Press Contact: Monica Nolan
(415) 831-9480, rehireanita@yahoo.com
FOR IMMEDIATE RELEASE - December 15, 2004
(SAN FRANCISCO) Castro Theatre audiences to protest firing of acclaimed
film programmer
Award-winning filmmakers, critics and film lovers of all stripes will step out of their movie seats and into the streets on Saturday, December 18 from 3 to 5 pm to protest the recent firing of Castro Theatre programmer Anita Monga, an internationally renowned film programmer whose far-reaching influence and professional excellence made the Castro a world-class venue for alternative, foreign and classic cinema.
Sponsored by Audiences in Action, a group of passionate film-goers who want to preserve programming integrity at the Castro, the demonstration will take place outside the famed theater at 429 Castro Street between 17th & 18th Streets. The protest will feature street theater and the reading of messages of support by film luminaries from across the country.
Hundreds of people have responded to Monga’s dismissal by urging the theatre owners to fix this disastrous mistake. High-profile supporters include Academy Award-winning filmmakers Debra Chasnoff (“Deadly Deception”) and Irving Saraf and Allie Light (“In the Shadow of the Stars”), Oscar-nominated directors Sam Green (“The Weather Underground”) and Gail Dolgin (“Daughter from Danang”), filmmakers David Weissman (“The Cockettes”) and Craig Baldwin (“Sonic Outlaw”), film critic B. Ruby Rich, and local author Barry Gifford.
This groundswell of support continues to grow each day for Monga, who just received the 2004 SF Film Critics Circle Marlon Riggs Award for courage and innovation.

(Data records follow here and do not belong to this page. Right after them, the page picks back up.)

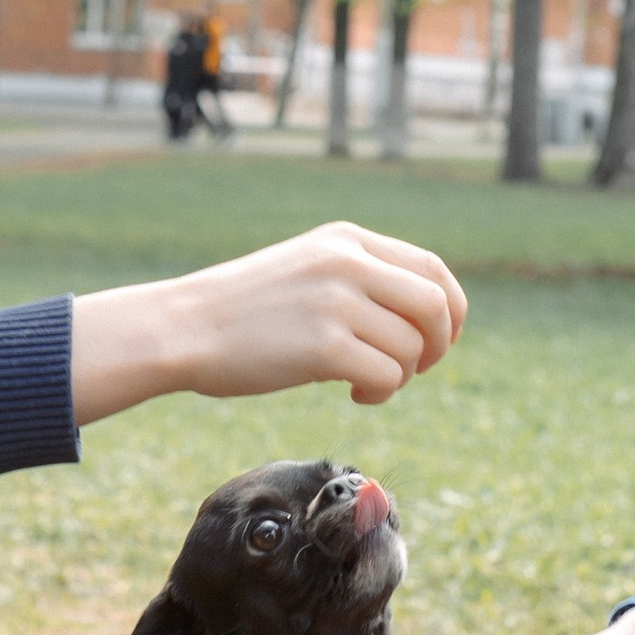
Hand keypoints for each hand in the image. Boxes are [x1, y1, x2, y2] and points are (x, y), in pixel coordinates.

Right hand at [71, 223, 467, 423]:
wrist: (184, 327)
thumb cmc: (244, 309)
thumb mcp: (307, 267)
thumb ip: (359, 277)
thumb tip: (423, 316)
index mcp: (346, 239)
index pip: (432, 268)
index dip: (450, 309)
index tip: (440, 339)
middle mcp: (347, 263)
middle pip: (435, 305)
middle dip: (438, 345)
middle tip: (417, 368)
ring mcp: (336, 302)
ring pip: (411, 348)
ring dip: (400, 376)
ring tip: (365, 383)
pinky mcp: (323, 346)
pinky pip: (386, 376)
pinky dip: (380, 393)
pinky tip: (353, 394)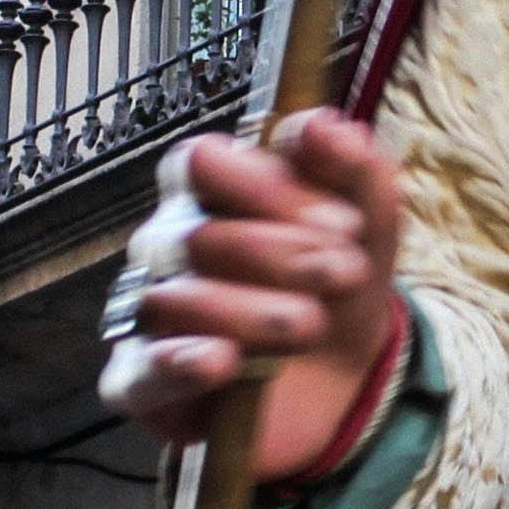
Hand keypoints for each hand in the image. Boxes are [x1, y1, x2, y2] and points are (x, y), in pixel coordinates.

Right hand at [98, 114, 409, 480]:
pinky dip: (178, 364)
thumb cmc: (335, 287)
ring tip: (312, 326)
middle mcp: (166, 246)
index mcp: (208, 194)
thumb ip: (354, 172)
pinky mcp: (140, 382)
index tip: (343, 221)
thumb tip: (322, 125)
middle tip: (346, 273)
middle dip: (279, 254)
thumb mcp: (368, 230)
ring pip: (173, 301)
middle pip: (195, 236)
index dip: (267, 188)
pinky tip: (222, 362)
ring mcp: (147, 314)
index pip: (202, 165)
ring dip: (250, 311)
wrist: (342, 383)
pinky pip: (140, 371)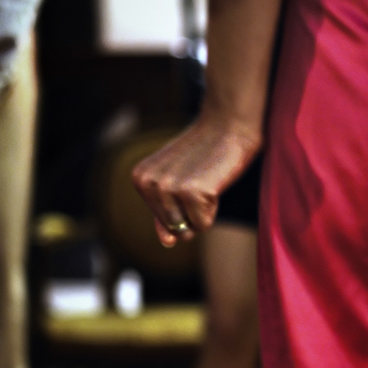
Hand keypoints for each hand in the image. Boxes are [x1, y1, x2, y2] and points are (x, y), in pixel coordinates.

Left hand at [131, 109, 261, 246]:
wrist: (227, 124)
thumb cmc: (204, 152)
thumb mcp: (176, 181)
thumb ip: (165, 213)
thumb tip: (167, 243)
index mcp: (139, 179)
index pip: (162, 220)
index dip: (182, 204)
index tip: (189, 176)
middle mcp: (148, 184)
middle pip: (173, 228)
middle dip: (192, 210)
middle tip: (200, 178)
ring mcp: (168, 188)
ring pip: (187, 230)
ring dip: (203, 212)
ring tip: (205, 181)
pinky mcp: (191, 192)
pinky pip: (203, 225)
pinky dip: (214, 209)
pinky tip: (213, 182)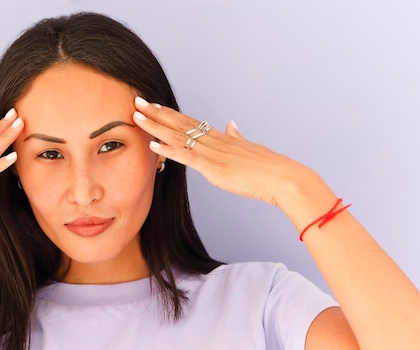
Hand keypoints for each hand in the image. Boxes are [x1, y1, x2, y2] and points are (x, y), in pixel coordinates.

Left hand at [132, 97, 311, 206]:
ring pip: (178, 135)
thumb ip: (237, 136)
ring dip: (155, 126)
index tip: (153, 105)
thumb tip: (232, 125)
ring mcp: (211, 153)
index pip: (189, 121)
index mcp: (220, 137)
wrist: (283, 178)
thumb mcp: (249, 147)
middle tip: (136, 102)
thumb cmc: (268, 168)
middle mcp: (213, 140)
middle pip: (179, 122)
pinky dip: (168, 150)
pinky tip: (153, 145)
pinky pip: (185, 156)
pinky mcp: (212, 167)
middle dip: (155, 113)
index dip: (169, 113)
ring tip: (136, 117)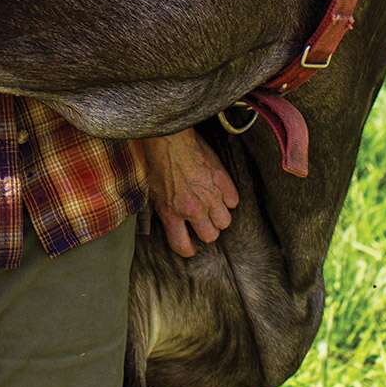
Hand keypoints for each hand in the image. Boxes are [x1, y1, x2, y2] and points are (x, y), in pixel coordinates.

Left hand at [139, 128, 239, 258]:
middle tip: (201, 220)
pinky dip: (228, 199)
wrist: (169, 137)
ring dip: (218, 216)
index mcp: (172, 212)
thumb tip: (172, 223)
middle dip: (206, 230)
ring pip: (225, 222)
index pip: (183, 246)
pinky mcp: (222, 180)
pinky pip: (233, 201)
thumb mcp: (152, 191)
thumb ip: (165, 211)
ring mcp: (210, 195)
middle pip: (210, 236)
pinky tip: (219, 193)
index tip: (188, 245)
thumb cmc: (157, 161)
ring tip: (211, 207)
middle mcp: (193, 208)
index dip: (186, 248)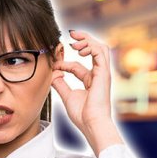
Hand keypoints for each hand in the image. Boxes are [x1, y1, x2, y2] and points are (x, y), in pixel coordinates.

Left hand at [51, 30, 122, 154]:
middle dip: (83, 39)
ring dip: (87, 40)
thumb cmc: (82, 115)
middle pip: (94, 50)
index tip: (53, 65)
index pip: (77, 66)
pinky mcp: (104, 73)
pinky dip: (90, 46)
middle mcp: (98, 75)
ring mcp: (103, 73)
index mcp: (90, 81)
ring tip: (74, 41)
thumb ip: (60, 84)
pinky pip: (100, 53)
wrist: (91, 124)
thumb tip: (52, 74)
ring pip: (100, 48)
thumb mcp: (67, 96)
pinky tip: (79, 49)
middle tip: (71, 33)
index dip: (63, 63)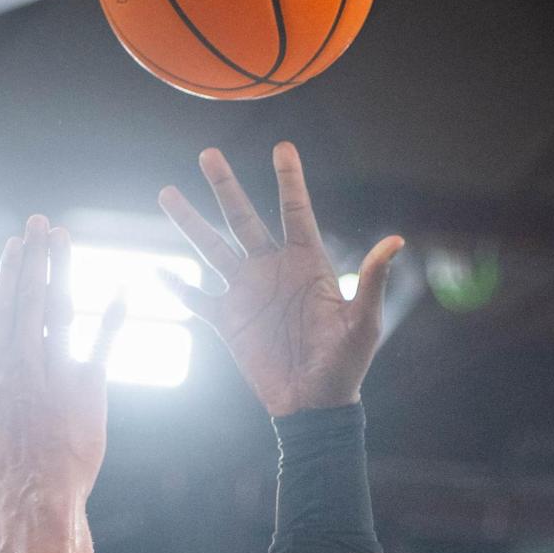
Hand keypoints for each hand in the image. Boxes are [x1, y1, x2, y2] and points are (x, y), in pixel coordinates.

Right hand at [0, 217, 122, 501]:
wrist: (37, 495)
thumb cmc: (0, 475)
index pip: (2, 310)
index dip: (10, 274)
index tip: (16, 246)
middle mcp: (24, 362)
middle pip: (28, 297)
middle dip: (34, 257)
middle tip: (39, 223)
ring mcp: (56, 372)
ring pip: (58, 309)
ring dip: (61, 269)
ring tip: (63, 237)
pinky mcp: (88, 388)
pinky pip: (101, 344)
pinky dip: (112, 317)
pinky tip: (122, 291)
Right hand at [159, 143, 403, 417]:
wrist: (313, 405)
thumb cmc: (344, 365)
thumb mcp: (363, 322)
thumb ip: (373, 280)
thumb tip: (396, 241)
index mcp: (307, 262)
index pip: (295, 211)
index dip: (289, 179)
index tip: (281, 147)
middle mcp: (272, 269)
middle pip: (243, 218)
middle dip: (225, 186)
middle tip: (208, 153)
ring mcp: (247, 293)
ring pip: (211, 248)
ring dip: (189, 222)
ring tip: (167, 192)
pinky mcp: (228, 322)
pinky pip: (197, 300)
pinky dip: (177, 287)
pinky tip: (157, 270)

Audiences in Action calls all film lovers to come to the protest, sending a message that without a programmer of Monga’s caliber, the Castro is just a beautiful shell. Protestors have chosen December 18 to call attention to Monga’s absence — the first time in 16 years that the Castro’s new calendar will not be programmed by Monga, who is recognized for scheduling a wide variety of provocative and challenging films. This is a stark contrast to the new more “family friendly” programming that the owners are rumored to be planning. Saturday’s protest will call attention to the owner’s reported concern over gay content at the theatre — an alarming development given the theatre’s role as the very heart of a neighborhood that symbolizes gay pride for the whole country.

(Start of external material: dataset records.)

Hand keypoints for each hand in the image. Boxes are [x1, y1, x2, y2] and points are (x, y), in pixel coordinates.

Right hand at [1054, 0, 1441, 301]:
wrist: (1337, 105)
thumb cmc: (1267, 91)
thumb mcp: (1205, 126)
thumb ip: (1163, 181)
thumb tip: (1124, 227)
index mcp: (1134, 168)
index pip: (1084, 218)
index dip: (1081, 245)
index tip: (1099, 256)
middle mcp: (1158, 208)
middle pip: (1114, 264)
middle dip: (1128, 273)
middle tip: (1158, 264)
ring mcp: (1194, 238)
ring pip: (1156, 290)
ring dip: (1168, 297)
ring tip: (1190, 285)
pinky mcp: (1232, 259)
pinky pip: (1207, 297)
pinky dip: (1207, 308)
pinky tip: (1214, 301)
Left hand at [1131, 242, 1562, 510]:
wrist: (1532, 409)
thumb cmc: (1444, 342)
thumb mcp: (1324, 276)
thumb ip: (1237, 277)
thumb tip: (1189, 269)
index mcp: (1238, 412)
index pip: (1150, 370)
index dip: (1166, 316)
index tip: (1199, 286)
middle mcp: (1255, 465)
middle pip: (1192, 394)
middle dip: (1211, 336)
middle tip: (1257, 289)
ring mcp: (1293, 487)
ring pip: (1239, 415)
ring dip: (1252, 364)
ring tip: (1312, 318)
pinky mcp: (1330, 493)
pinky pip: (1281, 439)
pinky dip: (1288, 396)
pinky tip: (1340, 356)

Over the past 28 years, the Castro Theatre has become a cultural icon unique in the country. The owner’s short-sighted “business” decision puts all that in danger. Not only is it bad for their business — several distributors and the Film Noir Festival have pulled out in protest — but it seriously compromises audience access to rare archival prints, re-released classics and cutting-edge documentaries, many made by local filmmakers.
Join Audiences in Action to spread the word! Rehire Anita Monga.
TV Reporters: Bring your Lights and Cameras. We’ll provide the Audience Action.
Audiences in Action is a group of film lovers organized to express their distress at the Castro’s new direction. The group has no connection with Anita Monga, except as admirers of her programming for the past sixteen years.